__Material for this task__
=-=-=-=-=

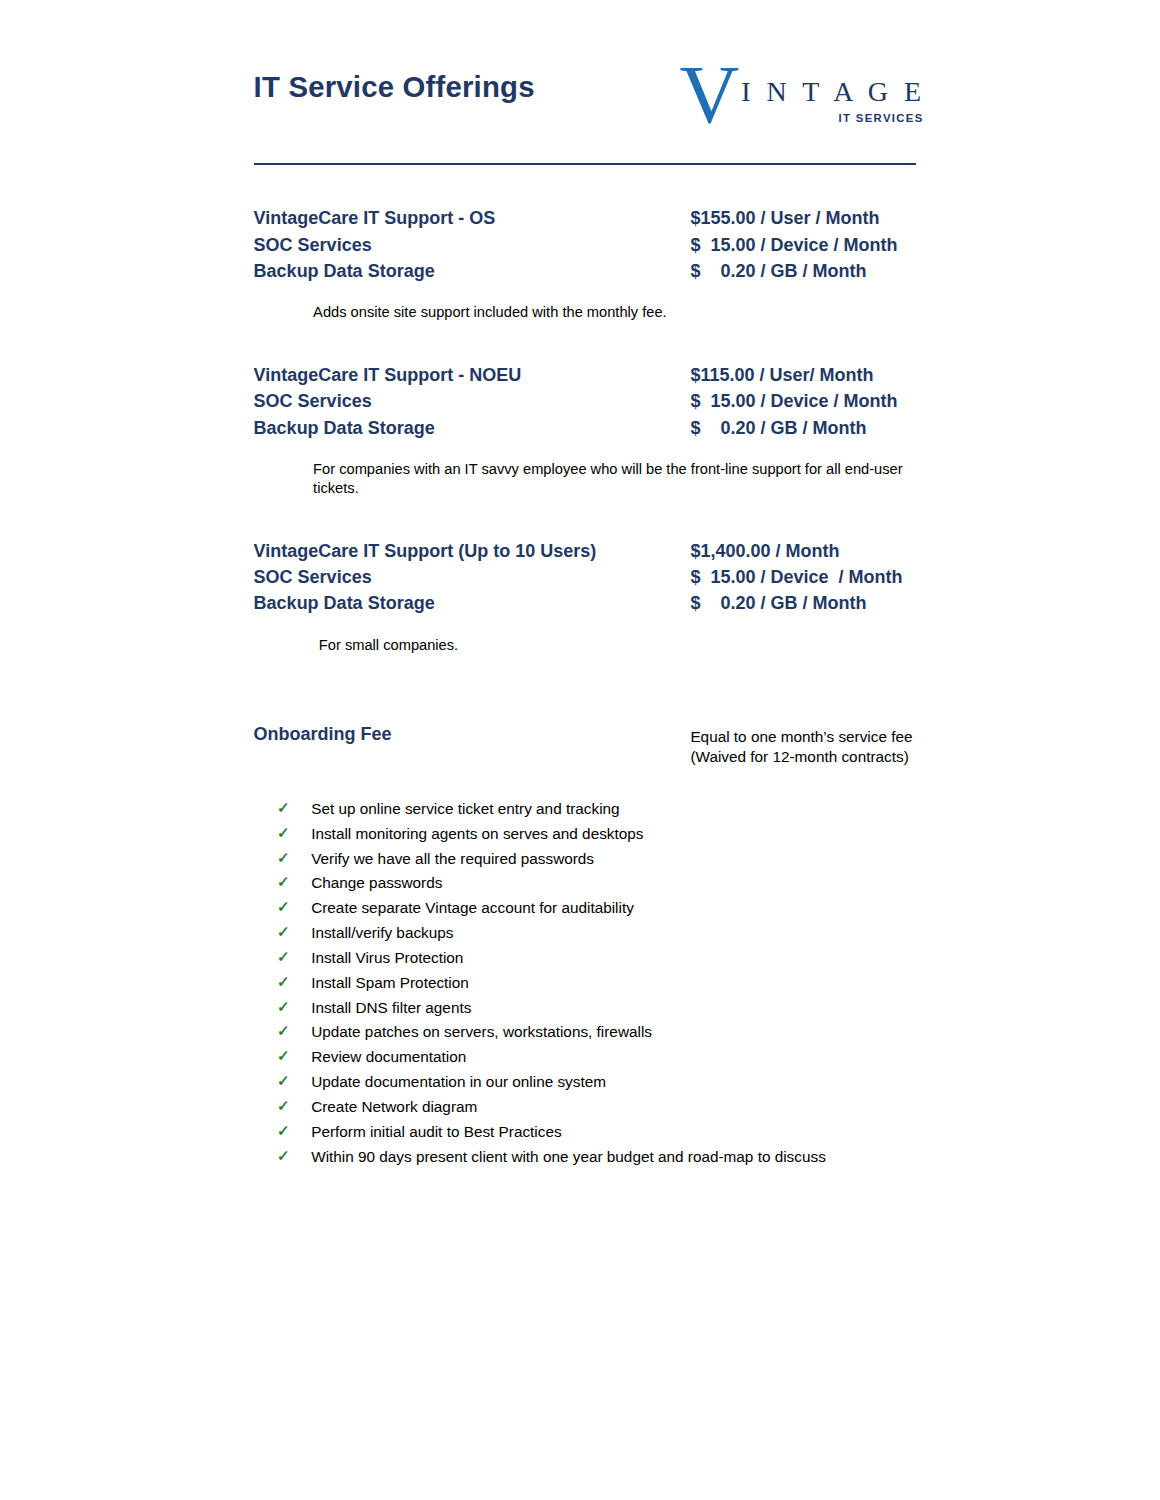VI N T A G E
IT SERVICES
IT Service Offerings
VintageCare IT Support - OS $155.00 / User / Month
SOC Services $ 15.00 / Device / Month
Backup Data Storage $ 0.20 / GB / Month
Adds onsite site support included with the monthly fee.
VintageCare IT Support - NOEU $115.00 / User/ Month
SOC Services $ 15.00 / Device / Month
Backup Data Storage $ 0.20 / GB / Month
For companies with an IT savvy employee who will be the front-line support for all end-user tickets.
VintageCare IT Support (Up to 10 Users) $1,400.00 / Month
SOC Services $ 15.00 / Device / Month
Backup Data Storage $ 0.20 / GB / Month
For small companies.
Onboarding Fee
Equal to one month’s service fee
(Waived for 12-month contracts)
Set up online service ticket entry and tracking
Install monitoring agents on serves and desktops
Verify we have all the required passwords
Change passwords
Create separate Vintage account for auditability
Install/verify backups
Install Virus Protection
Install Spam Protection
Install DNS filter agents
Update patches on servers, workstations, firewalls
Review documentation
Update documentation in our online system
Create Network diagram
Perform initial audit to Best Practices
Within 90 days present client with one year budget and road-map to discuss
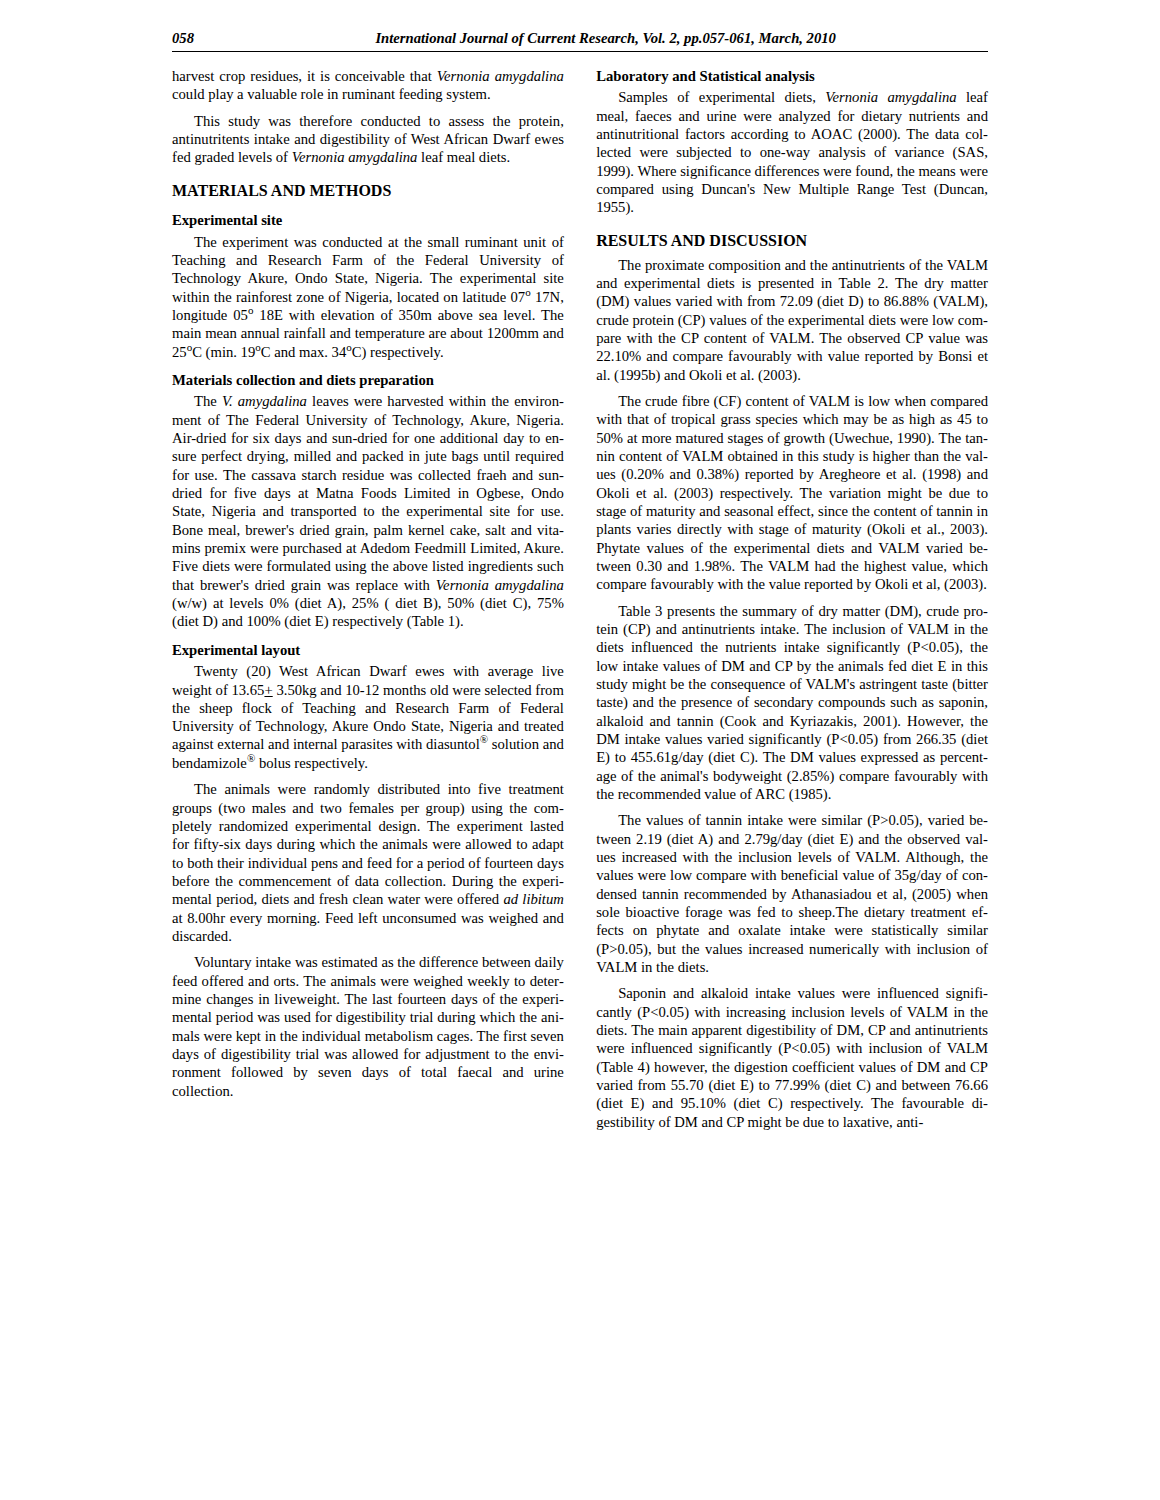058 International Journal of Current Research, Vol. 2, pp.057-061, March, 2010
harvest crop residues, it is conceivable that Vernonia amygdalina could play a valuable role in ruminant feeding system.
This study was therefore conducted to assess the protein, antinutritents intake and digestibility of West African Dwarf ewes fed graded levels of Vernonia amygdalina leaf meal diets.
MATERIALS AND METHODS
Experimental site
The experiment was conducted at the small ruminant unit of Teaching and Research Farm of the Federal University of Technology Akure, Ondo State, Nigeria. The experimental site within the rainforest zone of Nigeria, located on latitude 07o 17N, longitude 05o 18E with elevation of 350m above sea level. The main mean annual rainfall and temperature are about 1200mm and 25oC (min. 19oC and max. 34oC) respectively.
Materials collection and diets preparation
The V. amygdalina leaves were harvested within the environment of The Federal University of Technology, Akure, Nigeria. Air-dried for six days and sun-dried for one additional day to ensure perfect drying, milled and packed in jute bags until required for use. The cassava starch residue was collected fraeh and sundried for five days at Matna Foods Limited in Ogbese, Ondo State, Nigeria and transported to the experimental site for use. Bone meal, brewer's dried grain, palm kernel cake, salt and vitamins premix were purchased at Adedom Feedmill Limited, Akure. Five diets were formulated using the above listed ingredients such that brewer's dried grain was replace with Vernonia amygdalina (w/w) at levels 0% (diet A), 25% ( diet B), 50% (diet C), 75% (diet D) and 100% (diet E) respectively (Table 1).
Experimental layout
Twenty (20) West African Dwarf ewes with average live weight of 13.65+ 3.50kg and 10-12 months old were selected from the sheep flock of Teaching and Research Farm of Federal University of Technology, Akure Ondo State, Nigeria and treated against external and internal parasites with diasuntol® solution and bendamizole® bolus respectively.
The animals were randomly distributed into five treatment groups (two males and two females per group) using the completely randomized experimental design. The experiment lasted for fifty-six days during which the animals were allowed to adapt to both their individual pens and feed for a period of fourteen days before the commencement of data collection. During the experimental period, diets and fresh clean water were offered ad libitum at 8.00hr every morning. Feed left unconsumed was weighed and discarded.
Voluntary intake was estimated as the difference between daily feed offered and orts. The animals were weighed weekly to determine changes in liveweight. The last fourteen days of the experimental period was used for digestibility trial during which the animals were kept in the individual metabolism cages. The first seven days of digestibility trial was allowed for adjustment to the environment followed by seven days of total faecal and urine collection.
Laboratory and Statistical analysis
Samples of experimental diets, Vernonia amygdalina leaf meal, faeces and urine were analyzed for dietary nutrients and antinutritional factors according to AOAC (2000). The data collected were subjected to one-way analysis of variance (SAS, 1999). Where significance differences were found, the means were compared using Duncan's New Multiple Range Test (Duncan, 1955).
RESULTS AND DISCUSSION
The proximate composition and the antinutrients of the VALM and experimental diets is presented in Table 2. The dry matter (DM) values varied with from 72.09 (diet D) to 86.88% (VALM), crude protein (CP) values of the experimental diets were low compare with the CP content of VALM. The observed CP value was 22.10% and compare favourably with value reported by Bonsi et al. (1995b) and Okoli et al. (2003).
The crude fibre (CF) content of VALM is low when compared with that of tropical grass species which may be as high as 45 to 50% at more matured stages of growth (Uwechue, 1990). The tannin content of VALM obtained in this study is higher than the values (0.20% and 0.38%) reported by Aregheore et al. (1998) and Okoli et al. (2003) respectively. The variation might be due to stage of maturity and seasonal effect, since the content of tannin in plants varies directly with stage of maturity (Okoli et al., 2003). Phytate values of the experimental diets and VALM varied between 0.30 and 1.98%. The VALM had the highest value, which compare favourably with the value reported by Okoli et al, (2003).
Table 3 presents the summary of dry matter (DM), crude protein (CP) and antinutrients intake. The inclusion of VALM in the diets influenced the nutrients intake significantly (P<0.05), the low intake values of DM and CP by the animals fed diet E in this study might be the consequence of VALM's astringent taste (bitter taste) and the presence of secondary compounds such as saponin, alkaloid and tannin (Cook and Kyriazakis, 2001). However, the DM intake values varied significantly (P<0.05) from 266.35 (diet E) to 455.61g/day (diet C). The DM values expressed as percentage of the animal's bodyweight (2.85%) compare favourably with the recommended value of ARC (1985).
The values of tannin intake were similar (P>0.05), varied between 2.19 (diet A) and 2.79g/day (diet E) and the observed values increased with the inclusion levels of VALM. Although, the values were low compare with beneficial value of 35g/day of condensed tannin recommended by Athanasiadou et al, (2005) when sole bioactive forage was fed to sheep.The dietary treatment effects on phytate and oxalate intake were statistically similar (P>0.05), but the values increased numerically with inclusion of VALM in the diets.
Saponin and alkaloid intake values were influenced significantly (P<0.05) with increasing inclusion levels of VALM in the diets. The main apparent digestibility of DM, CP and antinutrients were influenced significantly (P<0.05) with inclusion of VALM (Table 4) however, the digestion coefficient values of DM and CP varied from 55.70 (diet E) to 77.99% (diet C) and between 76.66 (diet E) and 95.10% (diet C) respectively. The favourable digestibility of DM and CP might be due to laxative, anti-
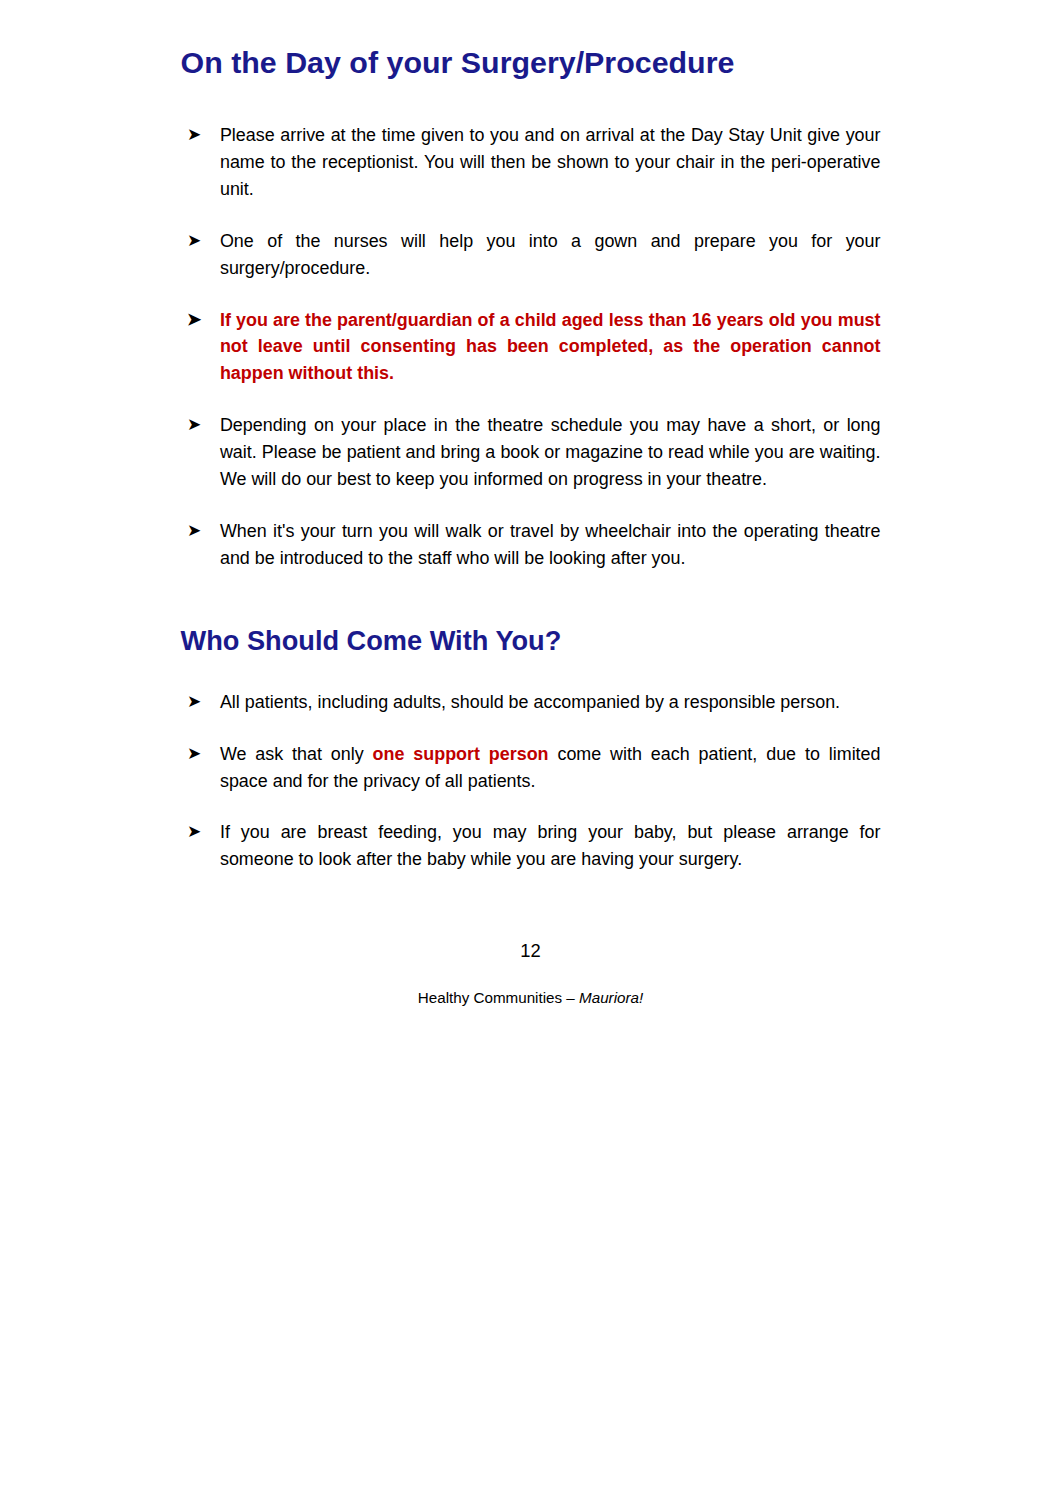On the Day of your Surgery/Procedure
Please arrive at the time given to you and on arrival at the Day Stay Unit give your name to the receptionist. You will then be shown to your chair in the peri-operative unit.
One of the nurses will help you into a gown and prepare you for your surgery/procedure.
If you are the parent/guardian of a child aged less than 16 years old you must not leave until consenting has been completed, as the operation cannot happen without this.
Depending on your place in the theatre schedule you may have a short, or long wait. Please be patient and bring a book or magazine to read while you are waiting. We will do our best to keep you informed on progress in your theatre.
When it's your turn you will walk or travel by wheelchair into the operating theatre and be introduced to the staff who will be looking after you.
Who Should Come With You?
All patients, including adults, should be accompanied by a responsible person.
We ask that only one support person come with each patient, due to limited space and for the privacy of all patients.
If you are breast feeding, you may bring your baby, but please arrange for someone to look after the baby while you are having your surgery.
12
Healthy Communities – Mauriora!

=-=-=-=-=

__Work task__
The required output is every line above that contains the string "Protection".

__Response area__
Install Virus Protection
Install Spam Protection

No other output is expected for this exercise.